Though there are certain cases where behaviors just scream "sell out." if a company (a good, non-corrupt one) wants to sponsor a tour, that is OK, but personally I do not want to hear product placement in my songs (Jay-Z, I’m looking at you). I remember when Nas turned down a large amount of money from Coors Light, because he didn’t want to be associated with a beer company and influence his younger fans. The band Jawbreaker sums it up best in their 1994 song "Indictment".

"I just wrote the dumbest song, it’s going to be a sing along / All our friends will clap and sing / Our enemies will laugh and be pointing/ It won’t bother me, what the thoughtless are thinking."

Roshan Bhatt

When it comes to the music industry, selling out is a touchy subject for some. Indie or hipster elitists have no shame in dropping the words on an Internet message board like Pitchfork or Punknews.org for any band or artist that signs to a major label, hops onto an amphitheater tour or even dares to experiment with new sounds.

Let’s face it though, so many of us get a little irked when our little garage bands start playing 300 capacity venues, and you’re no longer one of 25 who are there for that band that hasn’t caught on, myself included. This was my basic mentality throughout high school.

As I got older, I realized that it isn’t as big of a deal as I once thought. I should be glad that some of my favorite bands’ talents are being recognized, even if it does mean sharing the floor of a show with 14- and 15-year-olds, taking into consideration I was once that 14-year-old.

In my eyes, as long as the band isn’t changing their sound to fit the mainstream mold, having action figures made (My Chemical Romance) or just being a complete tool of the media (Pete Wentz and the nude photos come to mind).

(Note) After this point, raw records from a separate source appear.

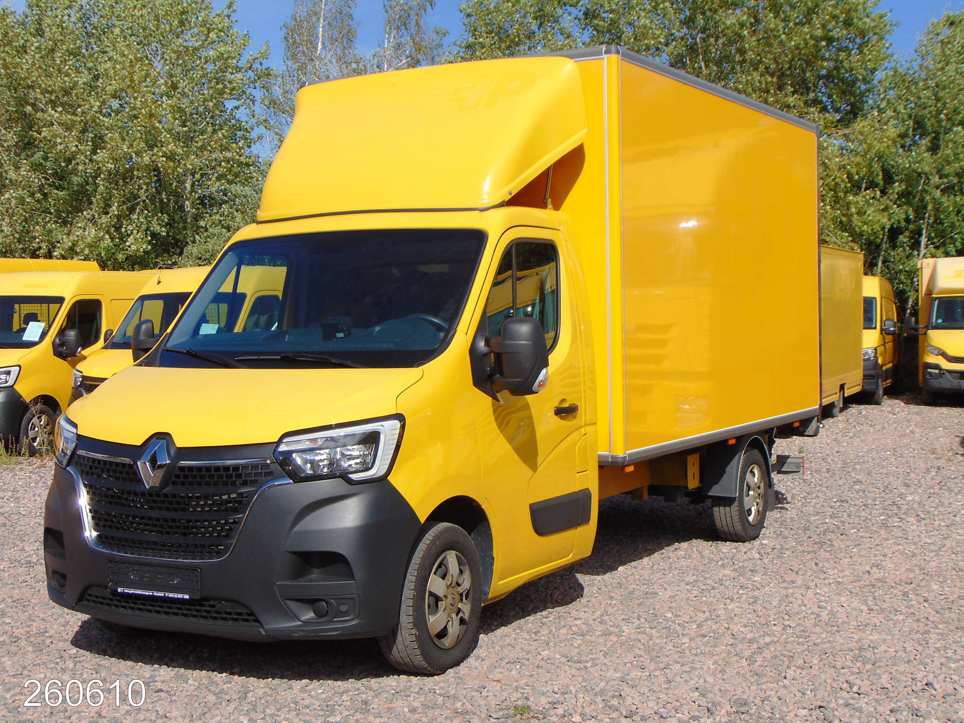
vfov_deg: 29.1
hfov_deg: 38.2
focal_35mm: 50
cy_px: 362
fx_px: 1392
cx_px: 482
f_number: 9
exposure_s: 1/250
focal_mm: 9
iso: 80
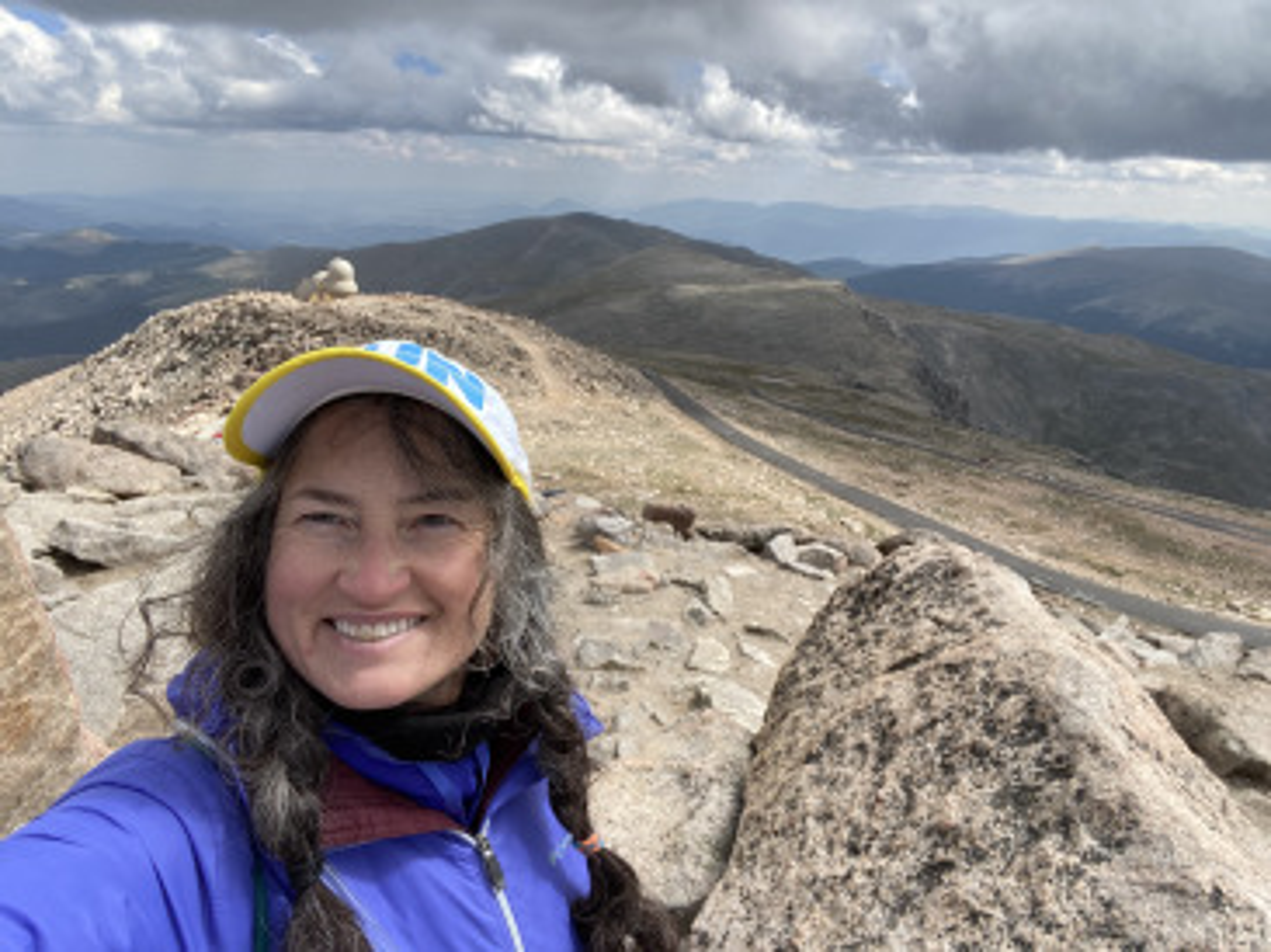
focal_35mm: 23
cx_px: 636
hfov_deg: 74.0
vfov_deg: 58.8
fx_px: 844
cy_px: 476
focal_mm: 2.71
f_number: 2.2
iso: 25
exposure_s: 1/675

I think most bands are just doing what they’ve always dreamed of.

If I was in a band, I would also like to play shows where people actually show up and pay for merchandise so I have food to eat while I drive across the country in a comfortable bus instead of a rundown 12-passenger van, while keeping in mind some of rock and roll and hip-hop’s finest have been signed to majors and have been a part of huge tours.